The remains of the castle comprise the western part of what was once a square courtyard or barmkin. In the north-west corner, the original tower house survives largely intact (though one of the first floor windows has been greatly enlarged) to three storeys and a garret in height. The 5 ft walls rise to corbels which once supported a parapet walk. The roof and internal floors are now gone, although the vaulted basement remains. The turnpike stair in the north-east corner originally led up to a cap-house giving access to the parapet walk.
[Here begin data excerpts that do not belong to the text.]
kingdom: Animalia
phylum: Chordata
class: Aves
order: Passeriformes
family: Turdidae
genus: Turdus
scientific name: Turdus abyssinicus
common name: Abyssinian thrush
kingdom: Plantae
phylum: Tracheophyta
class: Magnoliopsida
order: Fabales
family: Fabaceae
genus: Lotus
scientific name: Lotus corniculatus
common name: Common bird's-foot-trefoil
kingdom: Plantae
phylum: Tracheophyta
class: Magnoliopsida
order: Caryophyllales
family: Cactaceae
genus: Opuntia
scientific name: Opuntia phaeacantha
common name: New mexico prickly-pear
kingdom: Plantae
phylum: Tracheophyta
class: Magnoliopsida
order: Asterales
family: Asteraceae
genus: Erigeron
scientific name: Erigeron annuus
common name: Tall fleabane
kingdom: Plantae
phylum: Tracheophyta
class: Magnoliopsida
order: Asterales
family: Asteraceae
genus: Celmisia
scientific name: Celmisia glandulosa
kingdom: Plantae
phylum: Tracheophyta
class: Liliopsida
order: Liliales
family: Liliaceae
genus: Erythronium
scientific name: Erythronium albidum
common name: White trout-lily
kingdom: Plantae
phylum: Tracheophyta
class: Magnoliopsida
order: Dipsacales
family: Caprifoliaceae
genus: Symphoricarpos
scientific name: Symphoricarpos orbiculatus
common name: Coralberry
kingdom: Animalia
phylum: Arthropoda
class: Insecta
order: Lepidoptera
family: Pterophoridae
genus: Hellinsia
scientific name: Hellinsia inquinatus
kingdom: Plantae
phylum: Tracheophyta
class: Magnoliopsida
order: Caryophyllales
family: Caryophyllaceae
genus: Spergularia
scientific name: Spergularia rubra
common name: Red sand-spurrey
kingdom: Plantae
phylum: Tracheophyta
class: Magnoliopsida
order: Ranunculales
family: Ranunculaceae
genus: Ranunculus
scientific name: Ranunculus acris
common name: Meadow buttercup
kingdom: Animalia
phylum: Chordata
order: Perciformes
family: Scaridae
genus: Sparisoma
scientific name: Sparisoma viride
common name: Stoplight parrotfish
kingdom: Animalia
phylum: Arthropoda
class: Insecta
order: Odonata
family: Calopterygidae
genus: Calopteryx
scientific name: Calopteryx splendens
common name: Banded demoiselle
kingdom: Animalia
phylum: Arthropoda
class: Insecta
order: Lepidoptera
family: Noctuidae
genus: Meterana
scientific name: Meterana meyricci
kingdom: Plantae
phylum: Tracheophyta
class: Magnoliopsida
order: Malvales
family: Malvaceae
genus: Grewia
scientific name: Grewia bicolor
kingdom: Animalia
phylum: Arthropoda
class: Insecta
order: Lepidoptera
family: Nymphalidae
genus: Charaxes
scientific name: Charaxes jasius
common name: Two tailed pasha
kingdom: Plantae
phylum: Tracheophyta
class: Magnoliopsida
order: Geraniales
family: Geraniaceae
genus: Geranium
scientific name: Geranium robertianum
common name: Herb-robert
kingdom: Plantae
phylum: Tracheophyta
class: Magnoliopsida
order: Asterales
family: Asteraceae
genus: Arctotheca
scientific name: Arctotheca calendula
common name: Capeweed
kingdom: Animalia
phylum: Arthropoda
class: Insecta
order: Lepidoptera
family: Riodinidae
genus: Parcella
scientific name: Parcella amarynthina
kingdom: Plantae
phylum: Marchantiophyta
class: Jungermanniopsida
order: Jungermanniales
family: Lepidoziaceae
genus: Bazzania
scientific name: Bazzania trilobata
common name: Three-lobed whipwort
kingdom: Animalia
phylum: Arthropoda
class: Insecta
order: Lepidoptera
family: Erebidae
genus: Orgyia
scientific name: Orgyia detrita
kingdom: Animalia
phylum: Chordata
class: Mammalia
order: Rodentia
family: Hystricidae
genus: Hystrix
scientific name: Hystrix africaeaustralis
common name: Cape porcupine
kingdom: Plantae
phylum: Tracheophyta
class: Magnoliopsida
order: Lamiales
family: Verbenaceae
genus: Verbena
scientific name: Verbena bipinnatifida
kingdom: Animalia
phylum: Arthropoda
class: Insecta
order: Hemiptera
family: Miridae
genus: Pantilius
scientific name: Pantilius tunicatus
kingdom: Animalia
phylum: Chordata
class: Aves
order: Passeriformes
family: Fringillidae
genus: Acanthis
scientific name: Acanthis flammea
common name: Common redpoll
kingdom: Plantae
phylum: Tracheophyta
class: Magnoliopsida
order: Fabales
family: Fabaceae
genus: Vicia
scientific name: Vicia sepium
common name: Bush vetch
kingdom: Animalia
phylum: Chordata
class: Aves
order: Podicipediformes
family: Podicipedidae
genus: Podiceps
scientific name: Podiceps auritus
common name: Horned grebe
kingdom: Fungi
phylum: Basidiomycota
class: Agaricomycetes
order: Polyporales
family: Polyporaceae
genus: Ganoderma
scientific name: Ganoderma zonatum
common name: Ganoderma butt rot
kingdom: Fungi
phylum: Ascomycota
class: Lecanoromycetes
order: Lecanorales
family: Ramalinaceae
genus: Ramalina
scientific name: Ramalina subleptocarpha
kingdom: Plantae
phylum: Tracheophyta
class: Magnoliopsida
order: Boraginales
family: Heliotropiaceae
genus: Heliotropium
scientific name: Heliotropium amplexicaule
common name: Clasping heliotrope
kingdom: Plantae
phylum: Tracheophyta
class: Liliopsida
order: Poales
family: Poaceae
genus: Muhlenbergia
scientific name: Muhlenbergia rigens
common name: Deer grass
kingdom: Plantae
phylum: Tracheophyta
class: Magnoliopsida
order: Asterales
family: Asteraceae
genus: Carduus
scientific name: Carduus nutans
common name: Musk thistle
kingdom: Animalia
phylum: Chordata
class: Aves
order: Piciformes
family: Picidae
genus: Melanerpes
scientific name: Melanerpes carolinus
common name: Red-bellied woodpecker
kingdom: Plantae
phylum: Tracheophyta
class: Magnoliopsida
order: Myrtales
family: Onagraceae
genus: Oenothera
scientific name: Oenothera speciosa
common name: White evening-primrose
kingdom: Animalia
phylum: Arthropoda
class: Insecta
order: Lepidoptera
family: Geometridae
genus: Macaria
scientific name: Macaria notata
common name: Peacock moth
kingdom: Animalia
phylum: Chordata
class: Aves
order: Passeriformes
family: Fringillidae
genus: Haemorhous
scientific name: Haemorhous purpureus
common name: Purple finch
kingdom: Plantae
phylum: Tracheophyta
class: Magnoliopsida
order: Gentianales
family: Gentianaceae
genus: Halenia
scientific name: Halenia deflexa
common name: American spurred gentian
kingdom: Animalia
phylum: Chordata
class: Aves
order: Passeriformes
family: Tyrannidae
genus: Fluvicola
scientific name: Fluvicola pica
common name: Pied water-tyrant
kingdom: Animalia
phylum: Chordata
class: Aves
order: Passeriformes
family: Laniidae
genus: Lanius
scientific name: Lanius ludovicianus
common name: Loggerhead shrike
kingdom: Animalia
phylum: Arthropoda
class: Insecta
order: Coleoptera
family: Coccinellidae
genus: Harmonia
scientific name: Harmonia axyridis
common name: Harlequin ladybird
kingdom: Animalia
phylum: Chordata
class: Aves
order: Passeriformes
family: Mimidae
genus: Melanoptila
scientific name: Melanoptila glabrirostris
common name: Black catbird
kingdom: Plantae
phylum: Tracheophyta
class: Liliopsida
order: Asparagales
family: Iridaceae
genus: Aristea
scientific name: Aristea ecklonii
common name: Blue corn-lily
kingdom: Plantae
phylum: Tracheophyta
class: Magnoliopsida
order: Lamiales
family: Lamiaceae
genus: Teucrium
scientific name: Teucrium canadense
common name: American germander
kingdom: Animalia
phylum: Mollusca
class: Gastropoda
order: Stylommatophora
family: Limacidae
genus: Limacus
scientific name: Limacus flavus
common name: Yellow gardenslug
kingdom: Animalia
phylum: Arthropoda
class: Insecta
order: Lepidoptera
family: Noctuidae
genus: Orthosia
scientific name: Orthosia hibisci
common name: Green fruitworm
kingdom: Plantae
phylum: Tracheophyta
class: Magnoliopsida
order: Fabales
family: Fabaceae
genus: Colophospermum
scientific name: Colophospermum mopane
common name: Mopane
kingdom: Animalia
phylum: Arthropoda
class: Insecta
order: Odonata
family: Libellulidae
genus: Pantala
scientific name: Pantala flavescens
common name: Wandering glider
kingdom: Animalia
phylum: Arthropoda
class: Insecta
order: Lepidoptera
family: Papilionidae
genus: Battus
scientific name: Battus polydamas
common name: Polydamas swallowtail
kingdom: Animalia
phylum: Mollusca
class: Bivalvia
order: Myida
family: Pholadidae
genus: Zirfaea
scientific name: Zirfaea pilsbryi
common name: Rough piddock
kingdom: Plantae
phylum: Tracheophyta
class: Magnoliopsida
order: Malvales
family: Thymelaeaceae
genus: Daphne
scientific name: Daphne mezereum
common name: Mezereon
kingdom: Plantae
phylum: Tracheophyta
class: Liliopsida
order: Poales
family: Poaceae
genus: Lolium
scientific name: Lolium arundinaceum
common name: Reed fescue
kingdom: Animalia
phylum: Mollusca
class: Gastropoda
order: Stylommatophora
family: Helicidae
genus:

To the south-west is a 16th-century corner tower, two storeys high above a basement, which retains its roof. The tower is round at the base, and corbelled out to a square upper storey, and is a particularly fine and picturesque example of Scottish baronial architecture of the period. Its masonry is happily very well preserved. Both this tower and the keep have gun loops around the base to deter attackers. The corner tower also has small round pistol-holes at cap-house level, though these may have been included more for their decorative effect than to provide a true defensive capability. Engraved on the north gable is the date 1582, and the initials IB and MB, for Sir James Balfour and his wife Margaret. The two towers are connected by a section of curtain wall pierced by an arched gate. Though now only a 'skin' of masonry, this wall once fronted a two-storey gatehouse. With its string-course, hood-mould over the gateway and moulded surround formerly containing a heraldic panel, this wall is an excellent example of small-scale but refined architectural sophistication of its period in Scotland (probably contemporary with the round corner tower). A defensive moat may have surrounded the barmkin in the past.